Mosaic floor at AquincumOn Tuesday morning, we wandered around Veresegyház, where Jani lives.  It's an old village, one time an agricultural place, but now a commuter suburb of Budapest, though there are still fields around town, and Jani's neighbors do keep chickens, pigs and a sheep. Jani only has a friendly old dog and a bunch of cats.  Later we visited the Roman ruins at Aquincum, which is in the "old Buda" part of Budapest, where the road to Vienna started both in Roman and modern times.  Like at most Roman ruins, the buildings were mostly demolished to re-use their stones, so only the low walls remain to show the layout of the town.  But you can see the temples, baths, and villas that probably made for a comfortable lifestyle 2000 years ago.  The museum has also rebuilt one building on its ancient foundation, though it looks fake.

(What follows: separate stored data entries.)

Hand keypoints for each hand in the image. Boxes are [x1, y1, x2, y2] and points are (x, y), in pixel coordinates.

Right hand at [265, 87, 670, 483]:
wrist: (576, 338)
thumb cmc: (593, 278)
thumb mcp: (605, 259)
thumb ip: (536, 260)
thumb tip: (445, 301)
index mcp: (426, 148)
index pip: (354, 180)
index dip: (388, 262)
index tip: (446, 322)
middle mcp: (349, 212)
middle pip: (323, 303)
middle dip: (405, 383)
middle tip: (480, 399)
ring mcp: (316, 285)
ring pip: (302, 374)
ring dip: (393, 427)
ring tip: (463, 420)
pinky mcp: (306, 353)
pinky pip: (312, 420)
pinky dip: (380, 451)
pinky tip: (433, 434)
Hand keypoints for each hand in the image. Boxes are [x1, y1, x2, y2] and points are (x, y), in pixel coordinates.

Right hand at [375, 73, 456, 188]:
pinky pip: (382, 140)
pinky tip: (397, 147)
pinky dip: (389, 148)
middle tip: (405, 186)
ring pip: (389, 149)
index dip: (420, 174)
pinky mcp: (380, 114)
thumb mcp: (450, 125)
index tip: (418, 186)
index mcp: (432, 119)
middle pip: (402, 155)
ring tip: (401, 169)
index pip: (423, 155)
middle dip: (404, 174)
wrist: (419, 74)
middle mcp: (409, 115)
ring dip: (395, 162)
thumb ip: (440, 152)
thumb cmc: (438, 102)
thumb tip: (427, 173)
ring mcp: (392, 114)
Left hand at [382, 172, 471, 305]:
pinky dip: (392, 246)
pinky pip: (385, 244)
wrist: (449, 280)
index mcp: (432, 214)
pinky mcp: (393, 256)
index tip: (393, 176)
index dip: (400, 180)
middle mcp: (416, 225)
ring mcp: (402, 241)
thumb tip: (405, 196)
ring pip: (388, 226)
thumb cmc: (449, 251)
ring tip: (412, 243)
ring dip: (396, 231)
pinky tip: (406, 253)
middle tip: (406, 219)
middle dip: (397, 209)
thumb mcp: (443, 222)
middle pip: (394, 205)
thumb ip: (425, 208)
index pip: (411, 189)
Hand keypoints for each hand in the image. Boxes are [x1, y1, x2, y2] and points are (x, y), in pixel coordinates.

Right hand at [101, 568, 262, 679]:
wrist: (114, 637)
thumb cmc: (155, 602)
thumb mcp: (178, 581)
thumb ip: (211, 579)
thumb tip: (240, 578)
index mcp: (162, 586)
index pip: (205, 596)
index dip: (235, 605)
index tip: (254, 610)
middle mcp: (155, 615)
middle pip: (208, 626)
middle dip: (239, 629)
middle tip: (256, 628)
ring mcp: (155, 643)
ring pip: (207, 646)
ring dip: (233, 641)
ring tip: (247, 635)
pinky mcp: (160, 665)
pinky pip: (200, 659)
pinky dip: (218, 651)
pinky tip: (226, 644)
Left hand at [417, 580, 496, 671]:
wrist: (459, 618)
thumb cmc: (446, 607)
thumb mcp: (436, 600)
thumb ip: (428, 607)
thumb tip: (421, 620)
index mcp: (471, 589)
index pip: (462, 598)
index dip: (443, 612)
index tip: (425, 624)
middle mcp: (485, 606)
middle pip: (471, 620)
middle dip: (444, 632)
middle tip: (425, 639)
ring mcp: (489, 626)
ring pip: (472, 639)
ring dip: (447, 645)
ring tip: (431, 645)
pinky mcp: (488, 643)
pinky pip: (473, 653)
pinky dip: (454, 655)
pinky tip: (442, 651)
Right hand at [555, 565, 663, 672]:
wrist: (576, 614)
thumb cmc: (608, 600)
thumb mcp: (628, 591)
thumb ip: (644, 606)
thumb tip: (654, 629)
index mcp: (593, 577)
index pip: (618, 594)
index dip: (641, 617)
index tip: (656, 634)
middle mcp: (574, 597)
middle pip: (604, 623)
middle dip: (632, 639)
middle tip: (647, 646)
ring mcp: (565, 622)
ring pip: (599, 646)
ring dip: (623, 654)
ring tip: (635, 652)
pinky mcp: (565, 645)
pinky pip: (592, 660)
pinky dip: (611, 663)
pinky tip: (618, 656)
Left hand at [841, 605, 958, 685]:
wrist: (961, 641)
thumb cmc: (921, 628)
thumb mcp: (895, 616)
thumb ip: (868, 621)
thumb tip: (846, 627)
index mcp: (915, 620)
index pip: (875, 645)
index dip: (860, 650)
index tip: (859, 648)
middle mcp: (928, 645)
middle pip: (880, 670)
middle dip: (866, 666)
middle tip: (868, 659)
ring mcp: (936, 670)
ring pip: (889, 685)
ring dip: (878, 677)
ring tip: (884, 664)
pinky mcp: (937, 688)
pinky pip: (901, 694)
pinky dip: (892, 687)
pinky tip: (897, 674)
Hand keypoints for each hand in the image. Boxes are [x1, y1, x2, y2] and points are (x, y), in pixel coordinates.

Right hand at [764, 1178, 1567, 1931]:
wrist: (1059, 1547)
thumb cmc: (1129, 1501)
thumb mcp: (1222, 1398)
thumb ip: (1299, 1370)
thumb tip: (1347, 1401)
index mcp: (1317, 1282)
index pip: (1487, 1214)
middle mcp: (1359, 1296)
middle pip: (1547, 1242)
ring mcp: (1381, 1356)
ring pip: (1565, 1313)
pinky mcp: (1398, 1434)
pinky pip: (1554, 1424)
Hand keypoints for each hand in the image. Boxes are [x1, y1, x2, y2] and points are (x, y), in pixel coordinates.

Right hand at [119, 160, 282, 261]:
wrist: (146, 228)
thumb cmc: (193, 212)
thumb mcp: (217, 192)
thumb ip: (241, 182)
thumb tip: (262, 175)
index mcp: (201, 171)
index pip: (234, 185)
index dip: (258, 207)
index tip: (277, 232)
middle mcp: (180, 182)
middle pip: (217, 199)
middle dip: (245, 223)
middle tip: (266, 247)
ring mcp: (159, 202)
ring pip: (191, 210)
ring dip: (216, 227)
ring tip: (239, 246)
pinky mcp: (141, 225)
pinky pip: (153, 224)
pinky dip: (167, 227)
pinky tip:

They have an interesting collection of broken statuary and funereal markers, and a big museum building with mosaics and everyday items recovered from the site.  We then drove out to Győr, on the road to Vienna, which is another nicely spiffed-up town, with a pedestrian district full of cafes and restaurants in the historic part of the city.  My only childhood recollection of Győr is that it is one of the places through which we tried to escape after the Hungarian revolution in 1956, but our intended guide had been detained by the security police, so we had no way to get from there to the border.  We thus spent the day as the tourists we were pretending to be, and returned to Budapest, to try again later.  The town then was a grimy industrial city, so its tourism has improved greatly.  There is still a big Audi factory there, but the belching steel mills have shut down, like they did in Pittsburgh, as Chinese labor is still cheaper than Hungarian.

CISTERCIANS, LAKE BALATON
 
Wednesday, July 16

On Wednesday, we visited a Cistercian monastery in Zirc, where we were guided around by a young monk who seemed very witty and modern.  The place dates back to the middle ages, though it lay fallow during the Turkish occupation, when Christian institutions were not much in favor.  The monks who re-established it after the Turks were driven out decided that their old-fashioned church and dwellings were no long appropriate, so they used the stones to build a grand Baroque structure.  We then headed to the northern shore of Lake Balaton, the great Hungarian resort spot, where we had a nice lunch, walked around Tihany's church and another old monastery on a peninsula sticking out into the lake, with great views, and got another sudden, intense but brief storm while we were trying to sit outside at a cafe in a classy little resort town, Balatonfüred, where the jet setters of the 1920's relaxed.

COMING HOME
 
10/16/15

Thursday was my flight home, from which I didn't take any interesting pictures.  Overall, I had a wonderful time, except for a tragedy that happened the morning of my arrival, when the boyfriend of Jani's step-daughter Timi died suddenly, at age 32, of a cardiac arrhythmia. He had no earlier symptoms.  She was, of course, devastated, but perhaps my presence provided a bit of a welcome distraction.